La vida que no tuvimos derecho a vivir.

¿Cómo podía dejar que tu nombre se perdiese en el olvido, tanto para mi como para el resto? Por eso, cuando regresé al Santuario, -¿tenía acaso algún otro lugar donde volver?- comuniqué al resto mi idea de erigir una estatua en tu nombre. Todos afirmaron estuvieron de acuerdo de inmediato, afirmando que te lo merecías. Pero el tiempo fue apagándoles las ganas, y entre trámites burocráticos y todos los deberes de la reconstrucción, la idea comenzó a olvidarse.

¿Te das cuenta, Milo?
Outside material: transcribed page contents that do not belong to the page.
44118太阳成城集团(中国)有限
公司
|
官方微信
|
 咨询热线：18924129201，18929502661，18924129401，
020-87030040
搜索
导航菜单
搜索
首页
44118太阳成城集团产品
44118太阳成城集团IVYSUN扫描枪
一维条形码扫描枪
El tiempo me vencía de nuevo y yo no era el mismo joven vigoroso de antaño que lo hubiese combatido sin dudarlo. Me sentía –me siento- cansado y derrotado. Pero obligué a las pocas fuerzas que me quedaban a levantarse por última vez y luchar, aunque sólo fuese ante mis ojos.

Por eso me he tatuado en la piel el símbolo de tu patria, de tu esencia. Y con ello comprendo que he cerrado un ciclo de mi proceso vital. Ya no buscaré esos intensos ojos azules en cada hombre que me saluda al pasar; ya no intentaré que algo de tu esencia se deje ver por los rincones que camino. Y aún siendo consciente de que estás muerto, es ahora cuando sé que no te marcharás jamás. Me perteneces como nunca antes y mientras mi mente siga cuerda, y aún habiendo caído en la locura, continuarás en mi. Ya nadie te alejará de mi lado; ya no te perderé. Después de toda una vida añorando nuestra imposible unión, al fin te tengo junto a mí para siempre.
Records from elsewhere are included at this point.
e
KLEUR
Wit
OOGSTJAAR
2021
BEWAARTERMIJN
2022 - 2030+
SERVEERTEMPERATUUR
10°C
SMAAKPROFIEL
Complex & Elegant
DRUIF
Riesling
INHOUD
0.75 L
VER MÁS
Porque nadie puede morir dos veces.

Y que vengan los hijos de la gloria olímpica a hablarme del olvido; que me cuenten ahora sus estúpidas teorías del tiempo, de su magnífico poder para obligar a cicatrizar incluso a las heridas más profundas.

Dejémosles que hablen, Milo, que se crean sus palabras. Es más, dejémosles que piensen que nos las creemos. Y mientras malgastan saliva, nosotros, en nuestro interior, nos reiremos de ellos.

Porque lo que estos ignorantes no saben es que los amores verdaderos… no conocen el tiempo.”

Aioria, Caballero de Leo
29.04.2005
Atenas


-FIN-


Lara Vergara

Notas de la autora:


1º.- Este relato se concibió a raíz de la carta que Davide le escribe a Simone en la película La finestra di fronte (La ventana de enfrente) de Ferzan Ozpetek, carta que Simone no llega a leer nunca pues muere antes en un campo de concentración nazi.

2º.- La idea de un Milo espartano parte de Jocasta de Tebas, de su magnífica obra El alma del asesino. A ella y solo a ella se debe esta forma de ver al Caballero de Escorpio.

3º.- La canción que Aioria escucha en la tienda de tatuajes es Gocce di memoria (Gotas de memoria) de Andrea Guerra/Giorgia.